Qualcomm Inc said its board will convene to discuss the next steps on Broadcom Ltd’s US$121 billion acquisition offer after a meeting with its hostile suitor on Wednesday, giving no indication of whether the two chipmakers are closer to agreeing on the largest deal in the history of technology.
“We met with representatives of Broadcom for two hours earlier today, and listened carefully to what they had to say,” Qualcomm said in a statement after the meeting in New York. “The Qualcomm board will promptly meet to discuss the meeting and to determine next steps.”
While Qualcomm’s representatives listened, they did not engage with their counterparts, according to a person familiar with Broadcom’s view of how the meeting went.
Photo: AFP
Last week, Qualcomm’s board rejected Broadcom’s “best and final” proposal of US$82 a share, which San Diego-based Qualcomm has dismissed as too low. The company had agreed to meet with Broadcom chief executive officer Hock Tan (陳福陽), but warned that he would need to offer more and give better assurances that a transaction would get regulatory approval in a reasonable time frame. Tan replied that the newest bid was as high as he was going to go.
The two sides face a showdown at a March 6 shareholder meeting, where Broadcom is asking Qualcomm investors to elect its board nominees in order to force the deal through.
A failure to win over either Qualcomm’s board or shareholders would be a rare setback for Tan. He has already made Broadcom into one of the largest companies in the US$380 billion semiconductor industry through a string of deals.
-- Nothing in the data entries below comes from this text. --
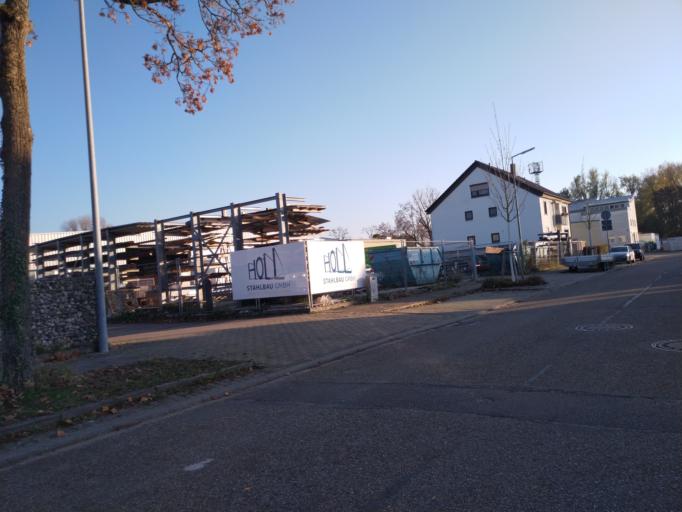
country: DE
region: Baden-Wuerttemberg
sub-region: Karlsruhe Region
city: Rheinstetten
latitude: 49.0058
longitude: 8.3197
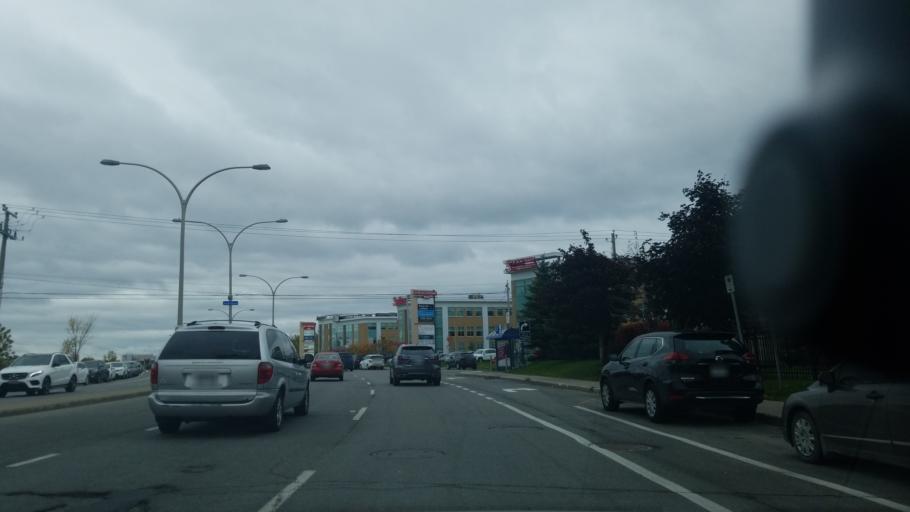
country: CA
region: Quebec
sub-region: Laval
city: Laval
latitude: 45.5637
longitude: -73.7239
Taking control of Qualcomm, the biggest maker of chips that power smartphones, would give his company an unprecedented reach in the components that run modern communications systems.
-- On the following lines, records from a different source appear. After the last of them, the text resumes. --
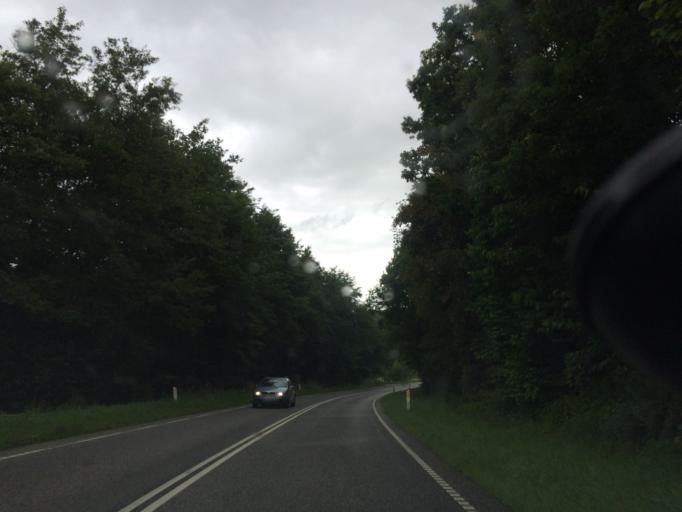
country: DK
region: Central Jutland
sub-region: Skanderborg Kommune
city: Ry
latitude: 56.1628
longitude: 9.8118
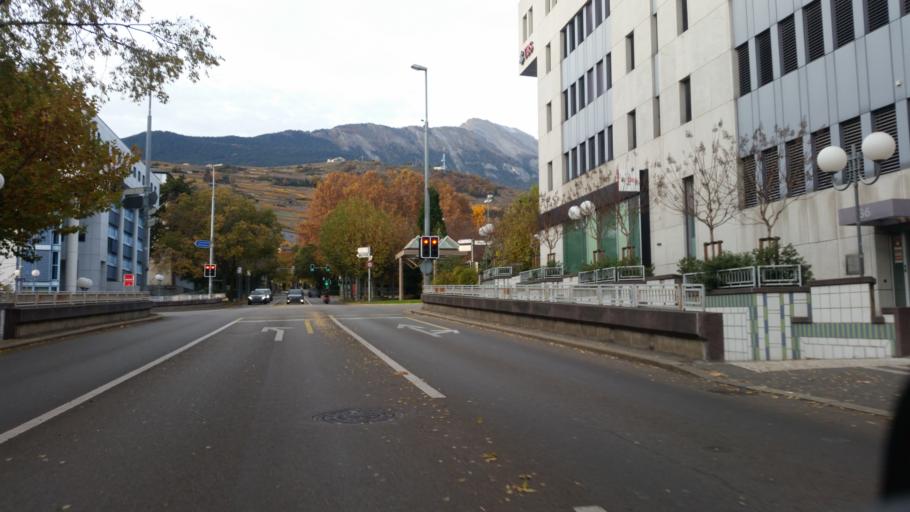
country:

Qualcomm’s board includes chairman Paul Jacobs — the son of the company’s founder — and CEO Steve Mollenkopf, who are both engineers committed to taking market-leading mobile chip technology into new areas such as servers, personal computers and automobiles. Tan has dismissed such expansion plans as unrealistic, arguing that the industry has changed and slowed down.
At the meeting, Tan was not given the chance to appeal to the whole of Qualcomm’s board. The target company was represented by Tom Horton, Jacobs and Mollenkopf from the board, and three others from the leadership team. Only Horton is an independent; the rest are long-serving executives, or, in Jacobs’s case, a former executive, who are committed to Qualcomm’s current strategy and plan to remain a standalone company.
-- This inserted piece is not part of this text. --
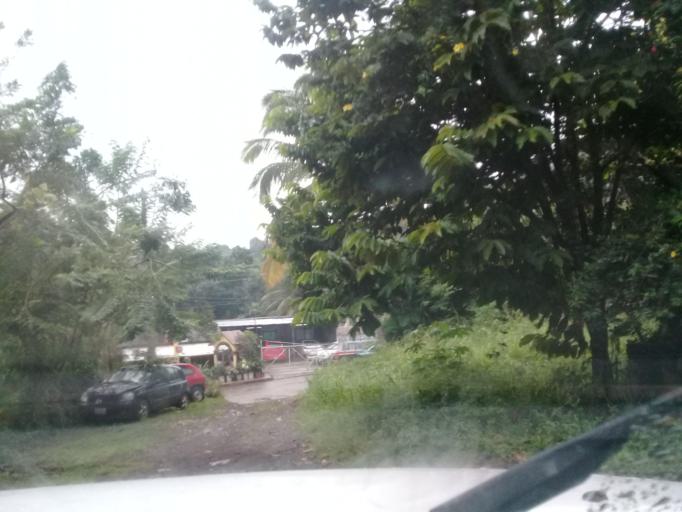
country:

Still, Qualcomm’s contention that the chipmaker’s future is brighter on its own has been a tough sell over the past two years. Challenges to the lucrative technology-licensing business have been at the center of its problems.
Regulators around the world are fining or investigating Qualcomm, supporting elements of Apple Inc.’s claims in a lawsuit alleging Qualcomm abuses its dominant position in mobile chips. Qualcomm has countered that it expects to win in court over time and overturn some of the more than US$4 billion it has been fined.